_TASK DIRECTIONS_
Copy, from the entries below, each line where the word "pixels" can be found.

Stored data entries:
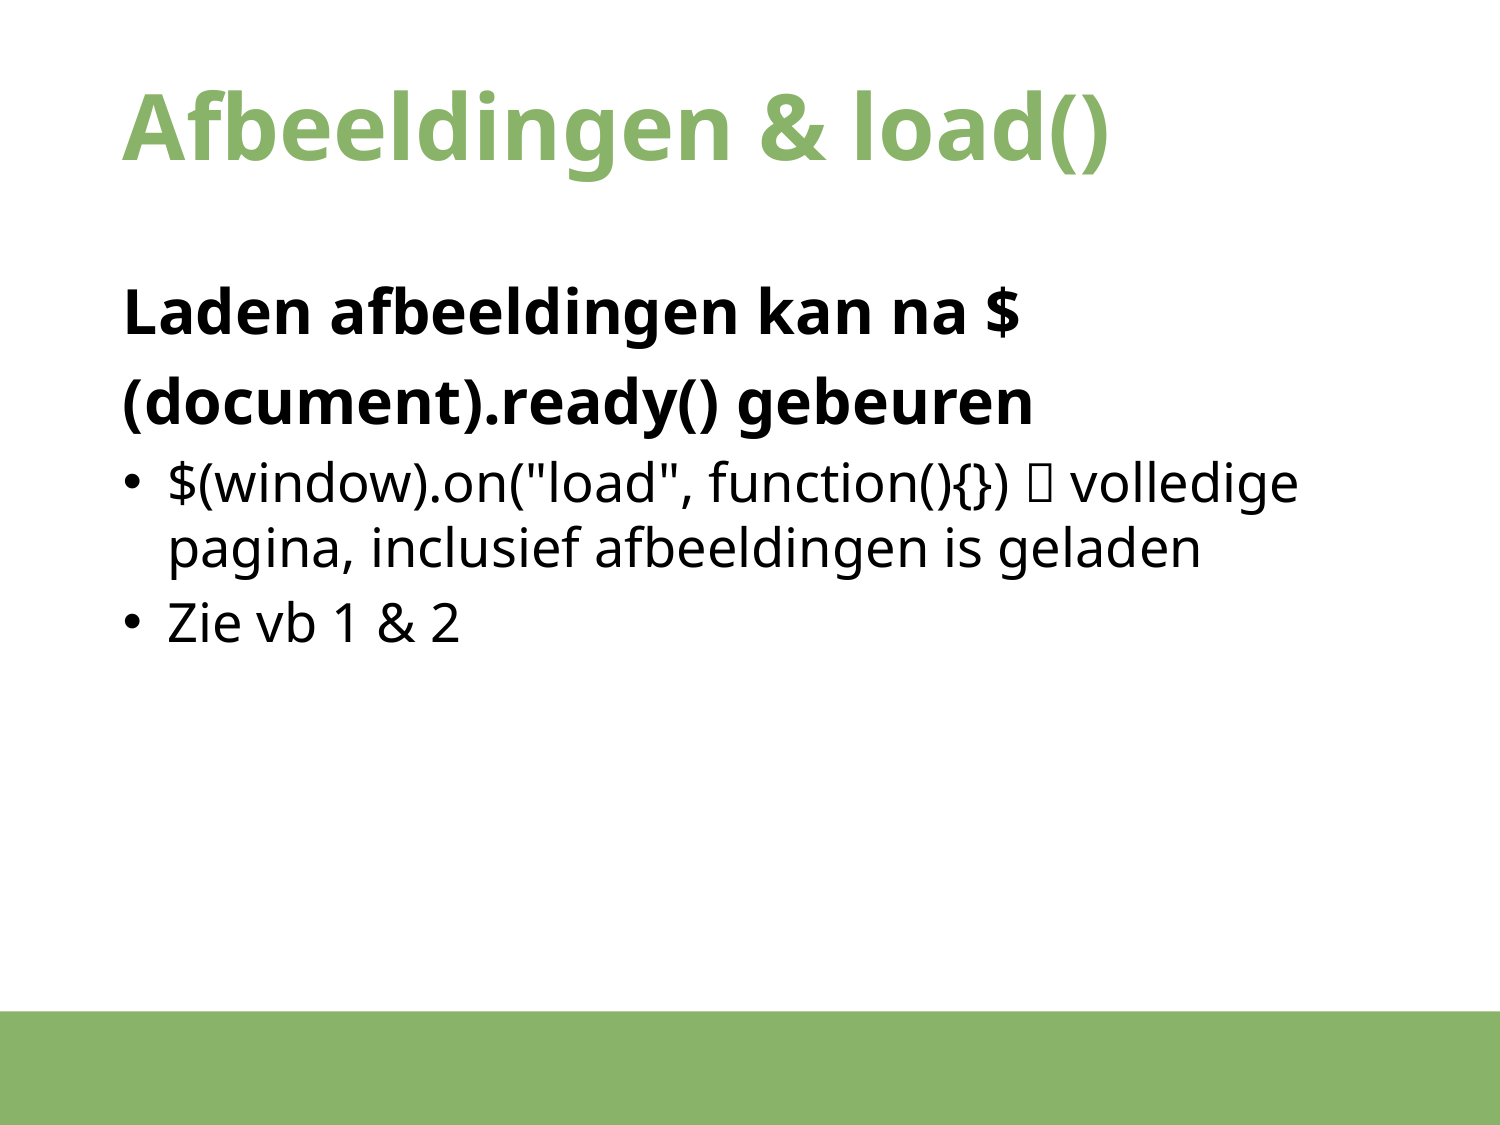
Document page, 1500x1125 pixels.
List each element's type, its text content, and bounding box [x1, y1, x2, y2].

title Afbeeldingen & load() [107, 30, 1425, 218]
list Laden afbeeldingen kan na $(document).ready() gebeuren $(window).on("load", function(){})  volledige pagina, inclusief afbeeldingen is geladen Zie vb 1 & 2 [107, 249, 1425, 993]
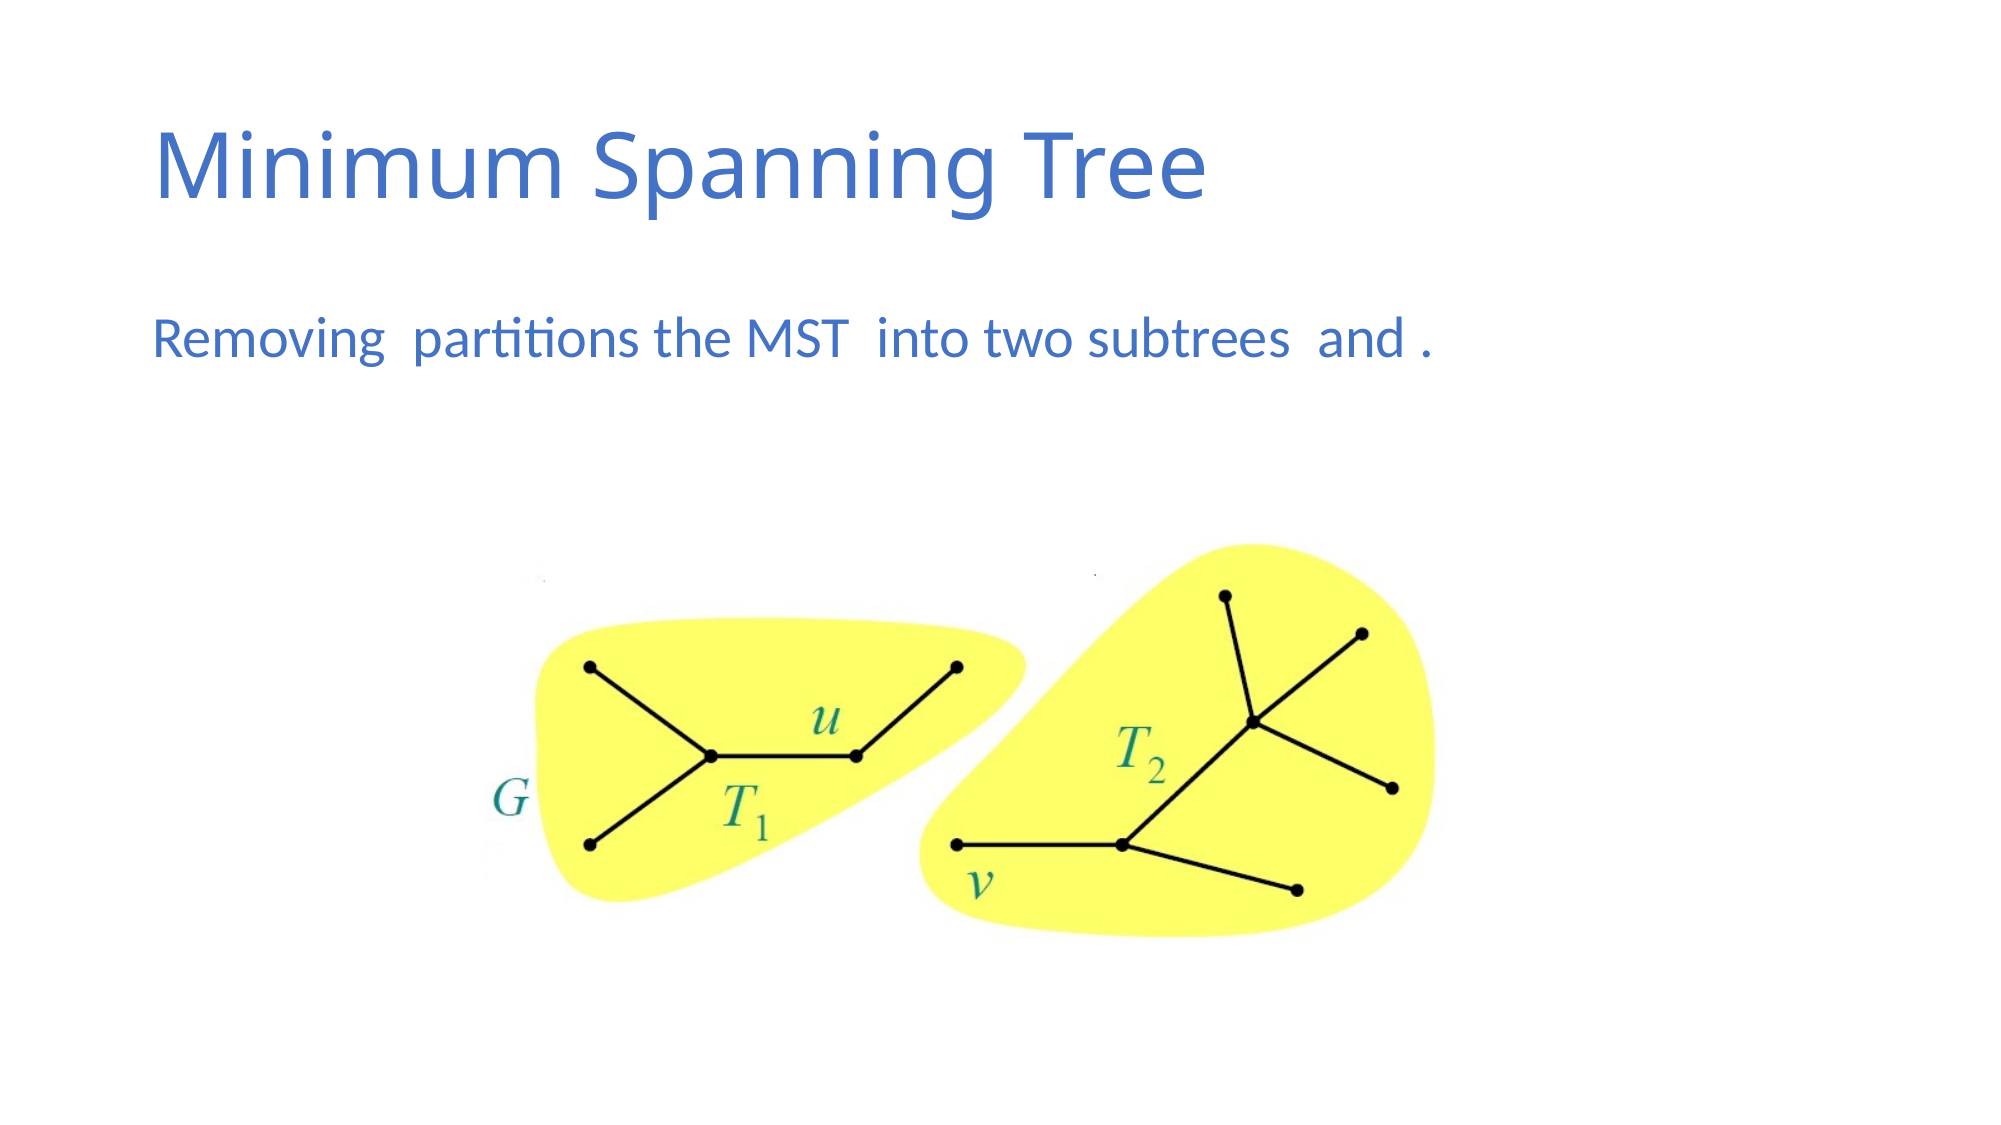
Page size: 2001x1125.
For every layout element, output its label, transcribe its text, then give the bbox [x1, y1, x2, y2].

picture [485, 462, 1457, 947]
title Minimum Spanning Tree [137, 59, 1863, 278]
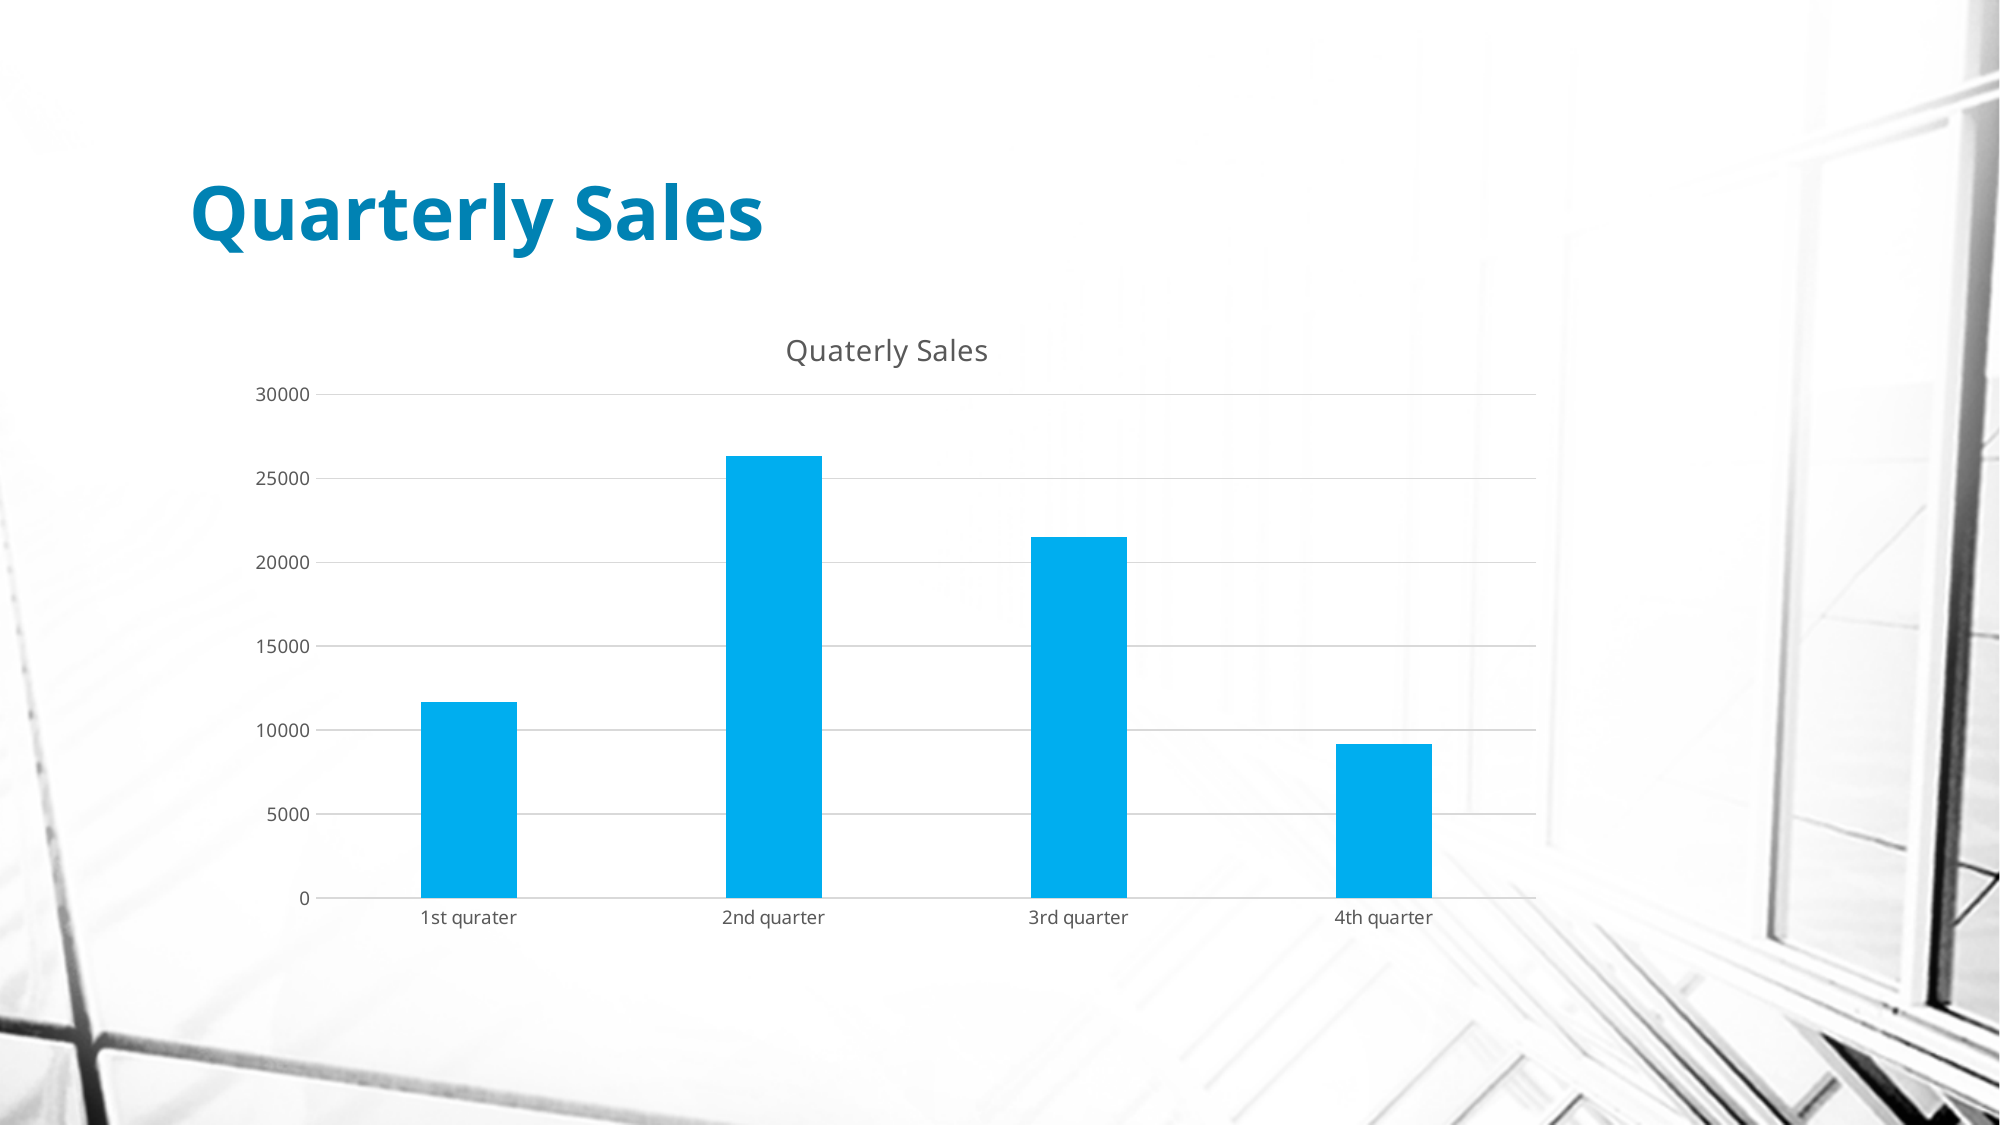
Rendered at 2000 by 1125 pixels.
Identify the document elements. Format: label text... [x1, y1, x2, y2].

_RESPONSE TO THE TASK_
Document page, 1500x1125 pixels.
Rendered at 2000 by 1125 pixels.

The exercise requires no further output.